--- Your task ---
Could you find each line of the data below that contains the word "нападот" and copy those lines?

-----

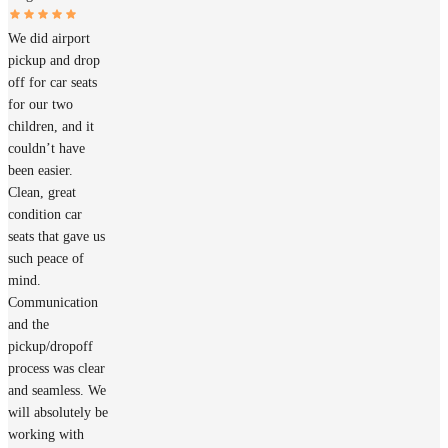
We did airport
pickup and drop
off for car seats
for our two
children, and it
couldn’t have
been easier.
Clean, great
condition car
seats that gave us
such peace of
mind.
Communication
and the
pickup/dropoff
process was clear
and seamless. We
will absolutely be
working with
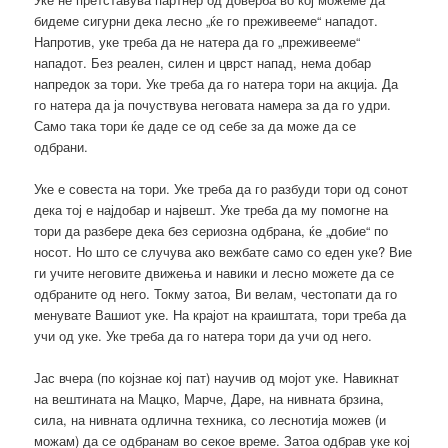
бидеме сигурни дека лесно „ќе го преживееме“ нападот.
Напротив, уке треба да не натера да го „преживееме“
нападот. Без реален, силен и цврст напад, нема добар
напредок за тори. Уке треба да го натера тори на акција. Да
го натера да ја почуствува неговата намера за да го удри.
Само така тори ќе даде се од себе за да може да се
одбрани.
Уке е совеста на тори. Уке треба да го разбуди тори од сонот
дека тој е најдобар и највешт. Уке треба да му помогне на
тори да разбере дека без сериозна одбрана, ќе „добие“ по
носот. Но што се случува ако вежбате само со еден уке? Вие
ги учите неговите движења и навики и лесно можете да се
одбраните од него. Токму затоа, Ви велам, честопати да го
менувате Вашиот уке. На крајот на краиштата, тори треба да
учи од уке. Уке треба да го натера тори да учи од него.
Јас вчера (по којзнае кој пат) научив од мојот уке. Навикнат
на вештината на Мацко, Марче, Даре, на нивната брзина,
сила, на нивната одлична техника, со леснотија можев (и
можам) да се одбранам во секое време. Затоа одбрав уке кој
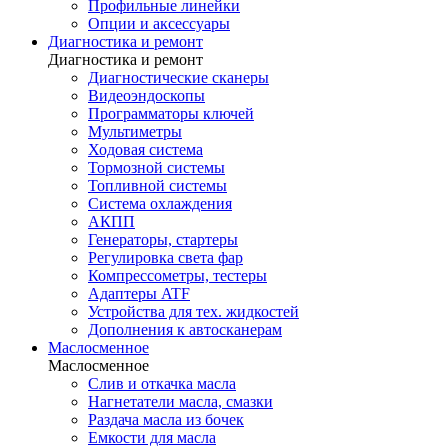
Профильные линейки
Опции и аксессуары
Диагностика и ремонт
Диагностика и ремонт
Диагностические сканеры
Видеоэндоскопы
Программаторы ключей
Мультиметры
Ходовая система
Тормозной системы
Топливной системы
Система охлаждения
АКПП
Генераторы, стартеры
Регулировка света фар
Компрессометры, тестеры
Адаптеры ATF
Устройства для тех. жидкостей
Дополнения к автосканерам
Маслосменное
Маслосменное
Слив и откачка масла
Нагнетатели масла, смазки
Раздача масла из бочек
Емкости для масла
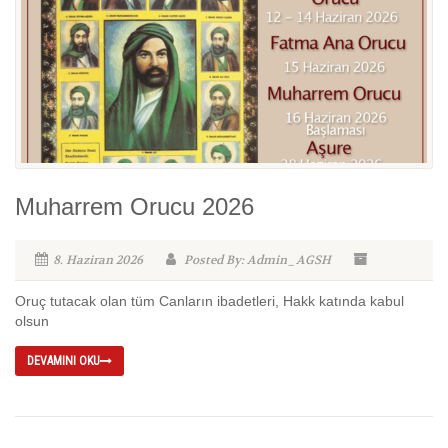
Muharrem Orucu 2026
8. Haziran 2026
Posted By: Admin_AGSH
Oruç tutacak olan tüm Canların ibadetleri, Hakk katında kabul
olsun
DEVAMINI OKU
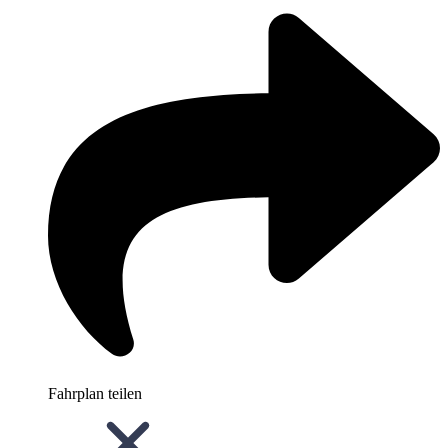
Fahrplan teilen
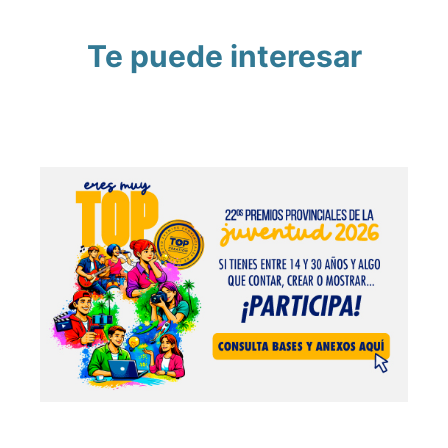
Te puede interesar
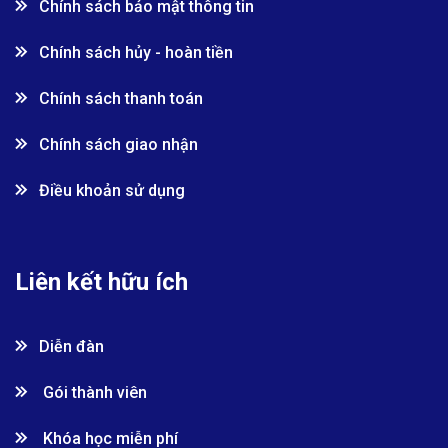
Chính sách bảo mật thông tin
Chính sách hủy - hoàn tiền
Chính sách thanh toán
Chính sách giao nhận
Điều khoản sử dụng
Liên kết hữu ích
Diễn đàn
Gói thành viên
Khóa học miễn phí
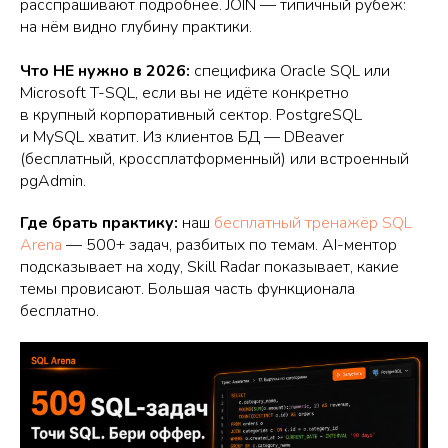
расспрашивают подробнее. JOIN — типичный рубеж:
на нём видно глубину практики.
Что НЕ нужно в 2026:
специфика Oracle SQL или
Microsoft T-SQL, если вы не идёте конкретно
в крупный корпоративный сектор. PostgreSQL
и MySQL хватит. Из клиентов БД — DBeaver
(бесплатный, кроссплатформенный) или встроенный
pgAdmin.
Где брать практику:
наш
бесплатный тренажёр SQL
Arena
— 500+ задач, разбитых по темам. AI-ментор
подсказывает на ходу, Skill Radar показывает, какие
темы провисают. Большая часть функционала
бесплатно.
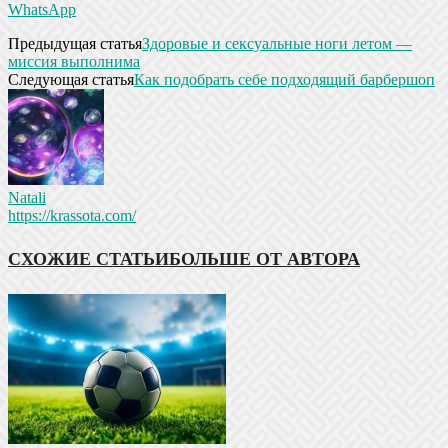
WhatsApp
Предыдущая статья
Здоровые и сексуальные ноги летом —
миссия выполнима
Следующая статья
Как подобрать себе подходящий барбершоп
Natali
https://krassota.com/
СХОЖИЕ СТАТЬИ
БОЛЬШЕ ОТ АВТОРА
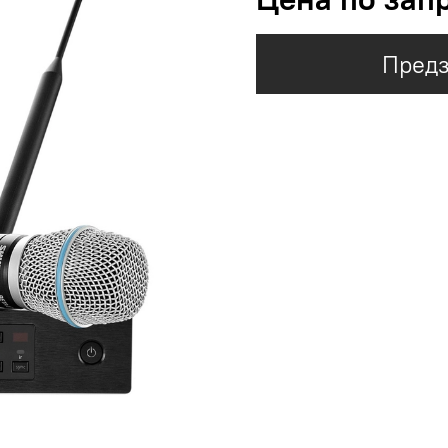
Предз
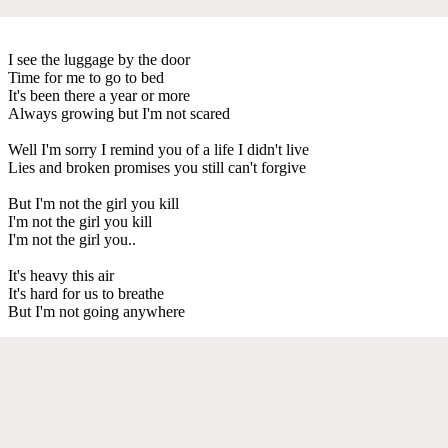
I see the luggage by the door
Time for me to go to bed
It's been there a year or more
Always growing but I'm not scared
Well I'm sorry I remind you of a life I didn't live
Lies and broken promises you still can't forgive
But I'm not the girl you kill
I'm not the girl you kill
I'm not the girl you..
It's heavy this air
It's hard for us to breathe
But I'm not going anywhere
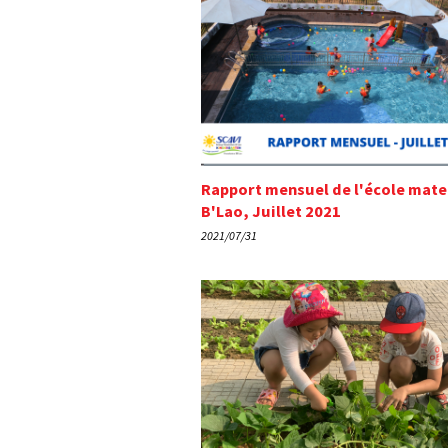
Rapport mensuel de l'école mate
B'Lao, Juillet 2021
2021/07/31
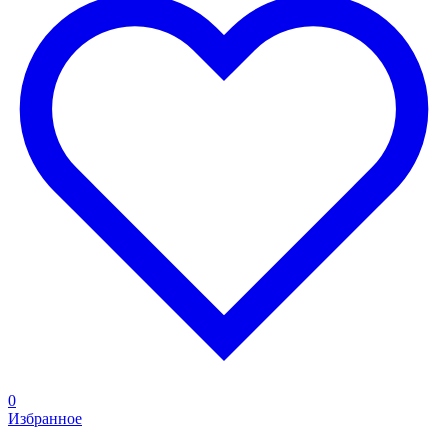
0
Избранное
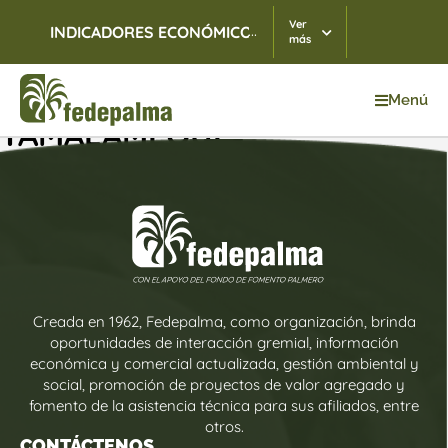
Ver
...
INDICADORES ECONÓMICOS
TRM
06/08/2026
$ 3.
más
Menú
TAMALAMEQUE
Creada en 1962, Fedepalma, como organización, brinda
oportunidades de interacción gremial, información
económica y comercial actualizada, gestión ambiental y
social, promoción de proyectos de valor agregado y
fomento de la asistencia técnica para sus afiliados, entre
otros.
CONTÁCTENOS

-----

--- Reply to the task ---
бидеме сигурни дека лесно „ќе го преживееме“ нападот.
нападот. Без реален, силен и цврст напад, нема добар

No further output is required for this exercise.